━━━ Entries ━━━

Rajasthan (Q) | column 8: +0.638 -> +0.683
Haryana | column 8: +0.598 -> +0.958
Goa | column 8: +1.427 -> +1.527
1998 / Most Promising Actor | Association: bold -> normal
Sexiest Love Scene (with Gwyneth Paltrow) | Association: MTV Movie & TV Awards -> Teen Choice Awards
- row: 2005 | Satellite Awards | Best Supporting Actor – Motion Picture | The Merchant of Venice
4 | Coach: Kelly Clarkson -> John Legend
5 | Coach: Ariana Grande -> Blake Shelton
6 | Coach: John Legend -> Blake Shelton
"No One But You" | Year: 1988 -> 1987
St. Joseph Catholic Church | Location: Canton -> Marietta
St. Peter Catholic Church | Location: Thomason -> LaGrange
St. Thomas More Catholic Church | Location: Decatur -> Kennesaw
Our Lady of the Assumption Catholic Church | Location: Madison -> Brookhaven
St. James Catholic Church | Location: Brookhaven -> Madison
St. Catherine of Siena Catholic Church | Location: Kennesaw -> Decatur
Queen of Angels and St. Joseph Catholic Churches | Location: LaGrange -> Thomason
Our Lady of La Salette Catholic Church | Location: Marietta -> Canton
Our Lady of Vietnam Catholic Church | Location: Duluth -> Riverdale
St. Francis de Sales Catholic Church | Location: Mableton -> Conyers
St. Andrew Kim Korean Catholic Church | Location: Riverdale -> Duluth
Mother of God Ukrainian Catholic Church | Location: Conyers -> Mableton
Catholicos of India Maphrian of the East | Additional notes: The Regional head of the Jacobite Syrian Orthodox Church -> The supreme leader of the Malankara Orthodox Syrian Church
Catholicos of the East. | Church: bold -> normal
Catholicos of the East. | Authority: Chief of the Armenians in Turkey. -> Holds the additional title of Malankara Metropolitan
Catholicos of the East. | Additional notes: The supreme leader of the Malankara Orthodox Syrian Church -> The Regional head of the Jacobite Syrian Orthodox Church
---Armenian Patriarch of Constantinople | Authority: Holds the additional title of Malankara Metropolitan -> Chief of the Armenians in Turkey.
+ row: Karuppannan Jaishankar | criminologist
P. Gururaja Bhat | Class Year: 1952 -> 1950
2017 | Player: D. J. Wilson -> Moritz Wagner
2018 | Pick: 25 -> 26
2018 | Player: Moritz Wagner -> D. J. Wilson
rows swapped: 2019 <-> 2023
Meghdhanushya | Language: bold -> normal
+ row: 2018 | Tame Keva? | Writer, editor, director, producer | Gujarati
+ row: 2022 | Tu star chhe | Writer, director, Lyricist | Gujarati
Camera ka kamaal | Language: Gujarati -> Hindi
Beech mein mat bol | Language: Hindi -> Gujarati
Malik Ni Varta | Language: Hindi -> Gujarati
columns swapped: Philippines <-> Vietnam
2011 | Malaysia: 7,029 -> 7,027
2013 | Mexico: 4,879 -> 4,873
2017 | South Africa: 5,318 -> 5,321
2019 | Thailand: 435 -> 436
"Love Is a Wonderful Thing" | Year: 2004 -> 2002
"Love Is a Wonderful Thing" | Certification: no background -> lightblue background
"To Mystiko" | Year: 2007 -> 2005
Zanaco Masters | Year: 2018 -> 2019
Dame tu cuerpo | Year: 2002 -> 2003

━━━

Exercise details
Reproduce the records word for word, starting at the beginning of the records and ending at the line that contains "Mother of God", with both of those lines included.

Solution
Rajasthan (Q) | column 8: +0.638 -> +0.683
Haryana | column 8: +0.598 -> +0.958
Goa | column 8: +1.427 -> +1.527
1998 / Most Promising Actor | Association: bold -> normal
Sexiest Love Scene (with Gwyneth Paltrow) | Association: MTV Movie & TV Awards -> Teen Choice Awards
- row: 2005 | Satellite Awards | Best Supporting Actor – Motion Picture | The Merchant of Venice
4 | Coach: Kelly Clarkson -> John Legend
5 | Coach: Ariana Grande -> Blake Shelton
6 | Coach: John Legend -> Blake Shelton
"No One But You" | Year: 1988 -> 1987
St. Joseph Catholic Church | Location: Canton -> Marietta
St. Peter Catholic Church | Location: Thomason -> LaGrange
St. Thomas More Catholic Church | Location: Decatur -> Kennesaw
Our Lady of the Assumption Catholic Church | Location: Madison -> Brookhaven
St. James Catholic Church | Location: Brookhaven -> Madison
St. Catherine of Siena Catholic Church | Location: Kennesaw -> Decatur
Queen of Angels and St. Joseph Catholic Churches | Location: LaGrange -> Thomason
Our Lady of La Salette Catholic Church | Location: Marietta -> Canton
Our Lady of Vietnam Catholic Church | Location: Duluth -> Riverdale
St. Francis de Sales Catholic Church | Location: Mableton -> Conyers
St. Andrew Kim Korean Catholic Church | Location: Riverdale -> Duluth
Mother of God Ukrainian Catholic Church | Location: Conyers -> Mableton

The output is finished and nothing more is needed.